We have this fact:
If $X$ is a smooth projective variety, and $\mathcal{L}$ is a line bundle, and $\mathcal{L}^{-1}$ its dual, then $H^0(X,\mathcal{L})$ and $H^0(X,\mathcal{L}^{-1})$ cannot both be nontrivial (except $\mathcal{L}=\mathcal{O}_X)$.
This can be seen by looking at the linear system.
My question is: is the above statement true if one takes away the projectivity assumption?
My guess is this is not true. I believe one can cook up some example on the blow up of $\mathbb{A}^2$ at a point.
One more question: I believe the reason for the first fact is that if a meromorphic function have zeros, it must also have poles, but this requires compactness, right?
You only need $X$ to be compact and connected for this result to hold. I will write $\mathcal {L}^*$ instead of $\mathcal {L}^{-1}$.
There is a map
$$H^0(X, \mathcal {L})\otimes H^0(X, \mathcal{L}^*) \to H^0(X, \mathcal{L}\otimes \mathcal{L}^*) \cong H^0(X, \mathcal{O}) \cong \Gamma(X, \mathcal{O}) \cong \mathcal{O}(X)$$
given by $f\otimes \alpha \mapsto \alpha(f) \in \mathcal{O}(X)$, where $(\alpha(f))(x) = \alpha_x(f_x)$. As $X$ is compact, $\alpha(f)$ is constant.

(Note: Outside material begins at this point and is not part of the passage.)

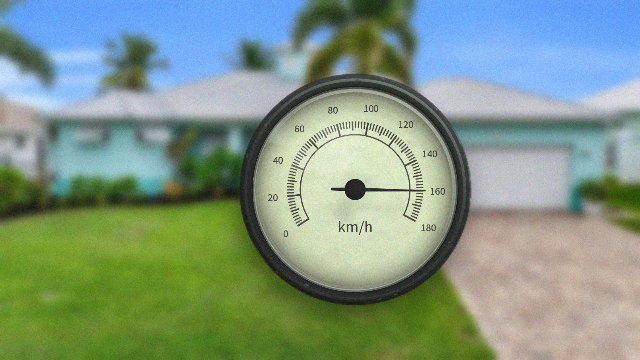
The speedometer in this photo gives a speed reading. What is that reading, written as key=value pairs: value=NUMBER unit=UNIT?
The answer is value=160 unit=km/h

If $\mathcal{L}$ is trivial, then so is $\mathcal{L}^*$ and hence $H^0(X, \mathcal{L}) \cong H^0(X, \mathcal{L}^*) \cong H^0(X, \mathcal{O}) \cong \mathcal{O}(X) \cong \mathbb{C}$.

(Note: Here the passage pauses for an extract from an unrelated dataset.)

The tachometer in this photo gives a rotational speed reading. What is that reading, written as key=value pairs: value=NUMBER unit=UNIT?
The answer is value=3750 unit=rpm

Suppose now that $\mathcal{L}$ is not trivial, yet admits a non-zero section $f$; as $\mathcal{L}$ is not trivial, there is $x \in X$ such that $f_x \in \mathcal{L}_x$ is zero. For any section $\alpha$ of $\mathcal{L}^*$ we have $(\alpha(f))(x) = \alpha_x(f_x) = \alpha_x(0) = 0$. As $\alpha(f)$ is a constant function and has value zero at $x$, it must be the constant zero function. Therefore $\{x \in X \mid \alpha_x = 0\}\cup\{x \in X \mid f_x = 0\} = X$. As both of these sets are closed, at least one of them contains an open set. By the identity theorem, together with the fact that $X$ is connected, either $\alpha = 0$ or $f = 0$, but $f$ is a non-zero section, so $\alpha = 0$. Therefore $\mathcal{L}^*$ does not admit a nowhere-zero section.
Likewise, if $\mathcal{L}^*$ is non-trivial and admits a non-zero section, then $\mathcal{L}$ does not admit a non-zero section.